Esta Lota é, sem dúvida, “um projeto de vida”, tanto pela dimensão, como pelo facto de nascer numa antiga casa de peixe e de pescadores. “O peixe sempre fez parte da minha vida. Melides [de onde é a sua família] é junto ao mar e fica junto a uma das lotas mais importantes do país, que é a de Sines”, conta. Depois, ainda há a ligação a Setúbal: “Tenho um ritual, que quem me passou foi a minha família, sobretudo o meu pai. Quando vamos para Melides, paramos sempre na praça de Setúbal. Pegamos no ferry boat em Troia, atravessamos o rio e o almoço é sempre algum peixe que se comprou no mercado de Setúbal, que é maravilhoso.”
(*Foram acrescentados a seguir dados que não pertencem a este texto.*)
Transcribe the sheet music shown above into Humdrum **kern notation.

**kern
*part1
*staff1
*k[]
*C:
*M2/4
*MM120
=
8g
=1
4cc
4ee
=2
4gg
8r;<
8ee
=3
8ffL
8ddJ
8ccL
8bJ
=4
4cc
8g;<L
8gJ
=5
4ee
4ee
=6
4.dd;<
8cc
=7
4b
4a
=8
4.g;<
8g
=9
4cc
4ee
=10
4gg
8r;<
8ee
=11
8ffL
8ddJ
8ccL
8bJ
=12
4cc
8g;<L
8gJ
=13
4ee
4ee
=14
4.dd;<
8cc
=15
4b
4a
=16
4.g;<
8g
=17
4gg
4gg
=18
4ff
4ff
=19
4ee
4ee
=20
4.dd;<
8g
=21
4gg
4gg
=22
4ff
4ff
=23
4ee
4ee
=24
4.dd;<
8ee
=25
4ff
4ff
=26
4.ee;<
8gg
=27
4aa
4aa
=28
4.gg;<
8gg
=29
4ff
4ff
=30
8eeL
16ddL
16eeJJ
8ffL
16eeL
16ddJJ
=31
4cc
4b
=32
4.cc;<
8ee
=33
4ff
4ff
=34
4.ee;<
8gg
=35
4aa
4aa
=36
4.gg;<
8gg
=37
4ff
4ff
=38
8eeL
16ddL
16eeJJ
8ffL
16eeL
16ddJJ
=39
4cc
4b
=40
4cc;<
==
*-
Está contente com a abertura, mas confessa que o sentimento não vem em pleno. “Estou feliz, mas a minha felicidade é ainda de insatisfeito”, diz. “Ainda faltam muitos detalhes. Mas tenho consciência de que, ou abria a faltarem esses detalhes, ou ia passar mais um ano para ficar perfeito. Como pessoa e empresário não aguentava”, confessa.
Nesse momento lembra o que viveu durante a pandemia: “Fiz uma coisa que foi muito difícil, como empresário: não despedi ninguém, porque sabia que ia precisar delas e porque há pessoas que trabalham comigo há vários anos e tive respeito por isso. Utilizando uma expressão muito suave, foi um tempo muito doloroso.”
A Lota da Esquina fica no Passeio D. Luís I, Lg. da Lota, em Cascais. Funciona de segunda a domingo, das 12h30 às 23h — o bar vai funcionar das 19h às 2h. O número para reservas é o 93 406 3093.